EXTRAIT
□ □ □ □ □
Dans les langues romanes, la diphtongue au accentuée s'est quelquefois conservée (roumain, provençal aur), simplifiée (sarde lar) ou assimilée (portugais ouro) mais, le plus souvent, elle s'est contractée (italien, espagnol oro, français or).
On notera aussi des emprunts par des langues non romanes : irlandais or, gallois aur, albanais ar.
En baltique d'autres extensions ont été utilisées, *h₂eu-s-os, vx-lituanien ausas, lituanien áuksas (k inexpliqué), ou *h₂eu-s-is, vx-prussien ausis.
On notera aussi une formation secondaire dans arménien os-ki.
Sur le thème *h₂u-es- on trouve tokharien A wäs et, avec évolution sémantique, finnois vas-ki « cuivre ».
*** Le mot aura au sens de « émanation, souffle » n'appartient pas à cette famille. Il vient directement du latin aura « air en mouvement » qui est un emprunt au grec αὔρα « souffle, brise de mer » (voir là-dessus le mot du jour aura). Il reste cependant possible que, pour les nimbes divins, une contamination sémantique se soit produite avec « auréole » qui, lui, vient de l'adjectif dérivé latin aureolus « d'or ».
L'évolution phonétique régulière du latin aura aboutit au vx-français ore « brise », d'où par suffixation augmentative (cp. rive > rivage) : « orage ».
Le nom de l'aurore
Les nuances de couleur de la racine se rencontrent aussi dans le lever du soleil, phénomène présidé par une déesse (aux doigts de roses, comme chacun sait) qui en porte le nom. On s'est souvent servi ici du suffixe *-(e/o)s- qui produit des noms d'agents féminins (sauf en latin, où on a donc dû utiliser une féminisation secondaire) :
sanskrit *h₂u-s-os > uṣāḥ, Uṣāḥ
latin *h₂eu-s-os-eh₂ > aurōra, Aurōra
grec *h₂eu-s-os > hom. ἠώς « Éos », attique ἕως [héōs] (le η homérique est issu d'un ā, la chute du σ intervocalique produit normalement une aspiration initiale qui subsiste en attique mais qui est éliminée par psilose dans les dialectes grecs d'Asie)
□ □ □ □ □
[Données recueillies]
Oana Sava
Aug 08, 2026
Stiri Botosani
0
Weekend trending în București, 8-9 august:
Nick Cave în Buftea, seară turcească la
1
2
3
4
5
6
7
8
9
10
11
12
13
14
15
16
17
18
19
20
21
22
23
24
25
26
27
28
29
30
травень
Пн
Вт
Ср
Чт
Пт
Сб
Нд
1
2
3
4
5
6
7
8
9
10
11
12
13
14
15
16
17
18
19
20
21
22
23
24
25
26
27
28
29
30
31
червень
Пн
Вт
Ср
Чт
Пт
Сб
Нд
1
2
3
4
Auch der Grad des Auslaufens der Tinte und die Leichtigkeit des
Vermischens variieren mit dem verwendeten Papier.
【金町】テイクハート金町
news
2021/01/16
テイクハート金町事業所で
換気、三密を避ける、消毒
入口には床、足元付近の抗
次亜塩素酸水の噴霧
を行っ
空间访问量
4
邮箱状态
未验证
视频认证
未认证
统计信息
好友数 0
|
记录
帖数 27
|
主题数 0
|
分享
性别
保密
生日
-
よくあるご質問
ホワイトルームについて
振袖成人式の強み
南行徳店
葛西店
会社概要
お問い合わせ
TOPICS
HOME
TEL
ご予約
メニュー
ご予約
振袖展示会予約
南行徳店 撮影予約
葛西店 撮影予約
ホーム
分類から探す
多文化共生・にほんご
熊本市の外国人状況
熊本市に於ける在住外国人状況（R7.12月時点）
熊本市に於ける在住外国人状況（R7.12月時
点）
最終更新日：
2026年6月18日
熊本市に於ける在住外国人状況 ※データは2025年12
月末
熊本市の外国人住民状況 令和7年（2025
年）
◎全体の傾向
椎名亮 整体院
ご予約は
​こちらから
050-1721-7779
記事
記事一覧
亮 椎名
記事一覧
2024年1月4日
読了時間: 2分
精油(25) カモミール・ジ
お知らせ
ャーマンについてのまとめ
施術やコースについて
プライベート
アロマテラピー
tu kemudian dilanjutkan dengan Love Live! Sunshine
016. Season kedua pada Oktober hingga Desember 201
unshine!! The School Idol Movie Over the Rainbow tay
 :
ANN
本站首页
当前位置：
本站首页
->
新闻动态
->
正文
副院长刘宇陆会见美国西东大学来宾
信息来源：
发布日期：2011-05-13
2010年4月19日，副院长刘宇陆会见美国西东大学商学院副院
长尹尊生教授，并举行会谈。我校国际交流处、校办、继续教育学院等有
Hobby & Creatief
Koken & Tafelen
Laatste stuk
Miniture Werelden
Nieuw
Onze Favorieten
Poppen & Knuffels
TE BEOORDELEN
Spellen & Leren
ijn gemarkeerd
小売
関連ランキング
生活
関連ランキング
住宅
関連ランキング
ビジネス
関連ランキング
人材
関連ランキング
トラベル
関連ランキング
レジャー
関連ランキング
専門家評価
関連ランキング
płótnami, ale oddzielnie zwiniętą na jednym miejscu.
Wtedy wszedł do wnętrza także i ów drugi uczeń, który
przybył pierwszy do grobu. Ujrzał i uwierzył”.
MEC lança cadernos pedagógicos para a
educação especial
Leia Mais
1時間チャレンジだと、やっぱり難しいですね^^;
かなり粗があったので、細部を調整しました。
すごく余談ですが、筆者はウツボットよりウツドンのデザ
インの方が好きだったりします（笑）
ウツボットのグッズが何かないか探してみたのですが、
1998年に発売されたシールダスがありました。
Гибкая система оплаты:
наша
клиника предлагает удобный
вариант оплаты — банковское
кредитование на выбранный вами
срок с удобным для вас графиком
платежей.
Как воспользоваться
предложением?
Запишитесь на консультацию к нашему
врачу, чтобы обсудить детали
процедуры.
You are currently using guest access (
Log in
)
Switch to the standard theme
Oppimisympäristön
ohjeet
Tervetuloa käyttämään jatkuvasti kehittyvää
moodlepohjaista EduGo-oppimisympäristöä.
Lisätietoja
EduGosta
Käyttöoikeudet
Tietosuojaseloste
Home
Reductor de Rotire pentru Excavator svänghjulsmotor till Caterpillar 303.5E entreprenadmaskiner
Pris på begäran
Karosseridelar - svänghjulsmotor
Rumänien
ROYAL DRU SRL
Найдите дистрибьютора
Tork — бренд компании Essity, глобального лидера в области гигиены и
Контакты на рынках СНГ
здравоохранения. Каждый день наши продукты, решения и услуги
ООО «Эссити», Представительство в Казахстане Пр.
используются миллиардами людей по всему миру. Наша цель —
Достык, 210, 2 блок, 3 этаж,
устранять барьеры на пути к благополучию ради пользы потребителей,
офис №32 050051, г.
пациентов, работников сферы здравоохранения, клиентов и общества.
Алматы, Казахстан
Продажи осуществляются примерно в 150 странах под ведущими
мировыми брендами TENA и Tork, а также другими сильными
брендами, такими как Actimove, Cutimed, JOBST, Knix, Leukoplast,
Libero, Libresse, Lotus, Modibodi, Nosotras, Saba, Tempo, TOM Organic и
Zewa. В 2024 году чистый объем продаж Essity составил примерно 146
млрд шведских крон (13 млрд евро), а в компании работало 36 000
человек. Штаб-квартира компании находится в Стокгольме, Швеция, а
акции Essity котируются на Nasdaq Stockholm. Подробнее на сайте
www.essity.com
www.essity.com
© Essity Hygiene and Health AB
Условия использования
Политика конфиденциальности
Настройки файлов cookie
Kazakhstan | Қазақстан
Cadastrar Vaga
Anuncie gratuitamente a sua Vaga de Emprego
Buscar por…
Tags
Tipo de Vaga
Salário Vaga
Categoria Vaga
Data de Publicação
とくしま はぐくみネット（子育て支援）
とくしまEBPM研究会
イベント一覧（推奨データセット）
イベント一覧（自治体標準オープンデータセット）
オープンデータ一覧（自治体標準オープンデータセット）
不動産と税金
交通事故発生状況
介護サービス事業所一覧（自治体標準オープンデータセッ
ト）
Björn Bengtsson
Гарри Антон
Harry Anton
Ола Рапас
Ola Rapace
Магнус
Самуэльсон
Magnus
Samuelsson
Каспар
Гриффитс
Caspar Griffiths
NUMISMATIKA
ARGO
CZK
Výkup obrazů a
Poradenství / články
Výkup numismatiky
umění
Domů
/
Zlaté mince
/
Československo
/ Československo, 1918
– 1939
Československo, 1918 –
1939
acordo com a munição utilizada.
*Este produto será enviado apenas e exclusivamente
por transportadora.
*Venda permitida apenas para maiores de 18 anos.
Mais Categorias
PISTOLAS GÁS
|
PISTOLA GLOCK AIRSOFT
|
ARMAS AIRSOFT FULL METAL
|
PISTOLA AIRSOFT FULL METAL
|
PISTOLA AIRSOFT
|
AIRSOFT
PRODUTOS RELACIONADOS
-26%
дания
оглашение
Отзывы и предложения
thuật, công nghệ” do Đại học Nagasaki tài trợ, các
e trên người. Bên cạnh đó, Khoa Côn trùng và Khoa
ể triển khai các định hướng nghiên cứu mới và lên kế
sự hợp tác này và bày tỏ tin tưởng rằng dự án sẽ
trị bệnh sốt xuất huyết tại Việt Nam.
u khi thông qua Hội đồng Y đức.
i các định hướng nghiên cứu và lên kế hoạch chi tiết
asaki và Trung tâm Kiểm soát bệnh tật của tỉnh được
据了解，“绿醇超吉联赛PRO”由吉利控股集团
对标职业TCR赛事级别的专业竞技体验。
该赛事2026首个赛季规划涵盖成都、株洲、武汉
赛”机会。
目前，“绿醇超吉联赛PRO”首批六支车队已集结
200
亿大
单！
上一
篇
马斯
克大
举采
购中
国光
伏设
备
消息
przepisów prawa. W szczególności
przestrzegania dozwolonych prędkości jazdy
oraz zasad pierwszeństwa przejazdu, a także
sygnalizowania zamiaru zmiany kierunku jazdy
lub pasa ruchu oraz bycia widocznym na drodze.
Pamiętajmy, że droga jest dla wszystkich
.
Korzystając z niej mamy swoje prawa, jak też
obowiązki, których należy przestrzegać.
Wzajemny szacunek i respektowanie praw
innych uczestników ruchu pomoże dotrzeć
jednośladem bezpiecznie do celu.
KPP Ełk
□ □ □ □ □
CONSIGNES DE TRAVAIL
- A) D'après l'extrait, à quel mot du vieux français l'évolution phonétique régulière du latin aura a-t-elle abouti ?
- B) Recopiez fidèlement l'extrait, depuis « Dans les langues » jusqu'à « aur, albanais ar. ».
Appuyez-vous exclusivement sur l'extrait pour répondre.

RÉPONSES ATTENDUES
- A) Au vieux français ore, « brise ».

- B)
Dans les langues romanes, la diphtongue au accentuée s'est quelquefois conservée (roumain, provençal aur), simplifiée (sarde lar) ou assimilée (portugais ouro) mais, le plus souvent, elle s'est contractée (italien, espagnol oro, français or).
On notera aussi des emprunts par des langues non romanes : irlandais or, gallois aur, albanais ar.